--- EXERCISE DETAILS ---
Transcribe every line of the entries exactly.

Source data
──────────────────────────────

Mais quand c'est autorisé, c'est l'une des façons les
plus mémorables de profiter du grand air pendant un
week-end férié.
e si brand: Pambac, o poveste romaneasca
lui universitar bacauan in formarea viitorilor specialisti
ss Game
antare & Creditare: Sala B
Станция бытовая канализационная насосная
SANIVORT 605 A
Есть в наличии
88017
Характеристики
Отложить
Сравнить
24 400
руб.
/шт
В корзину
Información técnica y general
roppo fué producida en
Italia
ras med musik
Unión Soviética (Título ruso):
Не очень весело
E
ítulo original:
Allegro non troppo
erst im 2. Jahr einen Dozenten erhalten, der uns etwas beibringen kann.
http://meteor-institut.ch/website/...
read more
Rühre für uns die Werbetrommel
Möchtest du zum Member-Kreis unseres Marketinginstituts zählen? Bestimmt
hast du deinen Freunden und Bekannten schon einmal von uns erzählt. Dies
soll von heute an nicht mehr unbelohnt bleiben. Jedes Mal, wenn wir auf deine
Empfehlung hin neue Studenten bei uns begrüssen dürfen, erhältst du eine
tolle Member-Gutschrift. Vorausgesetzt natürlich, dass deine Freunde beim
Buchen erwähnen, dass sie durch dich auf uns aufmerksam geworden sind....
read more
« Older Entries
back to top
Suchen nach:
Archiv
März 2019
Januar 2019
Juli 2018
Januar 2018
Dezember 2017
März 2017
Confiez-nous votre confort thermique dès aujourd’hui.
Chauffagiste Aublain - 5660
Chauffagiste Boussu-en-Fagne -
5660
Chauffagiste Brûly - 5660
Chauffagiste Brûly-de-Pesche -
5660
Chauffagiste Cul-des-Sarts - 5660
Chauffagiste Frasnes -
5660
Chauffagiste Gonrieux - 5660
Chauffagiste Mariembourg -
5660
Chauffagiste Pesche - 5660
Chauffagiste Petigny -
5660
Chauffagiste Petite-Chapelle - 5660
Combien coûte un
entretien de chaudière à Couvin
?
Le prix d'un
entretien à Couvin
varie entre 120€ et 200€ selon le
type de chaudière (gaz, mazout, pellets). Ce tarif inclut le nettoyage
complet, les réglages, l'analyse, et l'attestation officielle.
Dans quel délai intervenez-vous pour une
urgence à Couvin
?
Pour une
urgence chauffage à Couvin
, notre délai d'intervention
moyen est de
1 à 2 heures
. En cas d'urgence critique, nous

──────────────────────────────

--- SOLUTION TO THIS EXERCISE ---
Mais quand c'est autorisé, c'est l'une des façons les
plus mémorables de profiter du grand air pendant un
week-end férié.
e si brand: Pambac, o poveste romaneasca
lui universitar bacauan in formarea viitorilor specialisti
ss Game
antare & Creditare: Sala B
Станция бытовая канализационная насосная
SANIVORT 605 A
Есть в наличии
88017
Характеристики
Отложить
Сравнить
24 400
руб.
/шт
В корзину
Información técnica y general
roppo fué producida en
Italia
ras med musik
Unión Soviética (Título ruso):
Не очень весело
E
ítulo original:
Allegro non troppo
erst im 2. Jahr einen Dozenten erhalten, der uns etwas beibringen kann.
http://meteor-institut.ch/website/...
read more
Rühre für uns die Werbetrommel
Möchtest du zum Member-Kreis unseres Marketinginstituts zählen? Bestimmt
hast du deinen Freunden und Bekannten schon einmal von uns erzählt. Dies
soll von heute an nicht mehr unbelohnt bleiben. Jedes Mal, wenn wir auf deine
Empfehlung hin neue Studenten bei uns begrüssen dürfen, erhältst du eine
tolle Member-Gutschrift. Vorausgesetzt natürlich, dass deine Freunde beim
Buchen erwähnen, dass sie durch dich auf uns aufmerksam geworden sind....
read more
« Older Entries
back to top
Suchen nach:
Archiv
März 2019
Januar 2019
Juli 2018
Januar 2018
Dezember 2017
März 2017
Confiez-nous votre confort thermique dès aujourd’hui.
Chauffagiste Aublain - 5660
Chauffagiste Boussu-en-Fagne -
5660
Chauffagiste Brûly - 5660
Chauffagiste Brûly-de-Pesche -
5660
Chauffagiste Cul-des-Sarts - 5660
Chauffagiste Frasnes -
5660
Chauffagiste Gonrieux - 5660
Chauffagiste Mariembourg -
5660
Chauffagiste Pesche - 5660
Chauffagiste Petigny -
5660
Chauffagiste Petite-Chapelle - 5660
Combien coûte un
entretien de chaudière à Couvin
?
Le prix d'un
entretien à Couvin
varie entre 120€ et 200€ selon le
type de chaudière (gaz, mazout, pellets). Ce tarif inclut le nettoyage
complet, les réglages, l'analyse, et l'attestation officielle.
Dans quel délai intervenez-vous pour une
urgence à Couvin
?
Pour une
urgence chauffage à Couvin
, notre délai d'intervention
moyen est de
1 à 2 heures
. En cas d'urgence critique, nous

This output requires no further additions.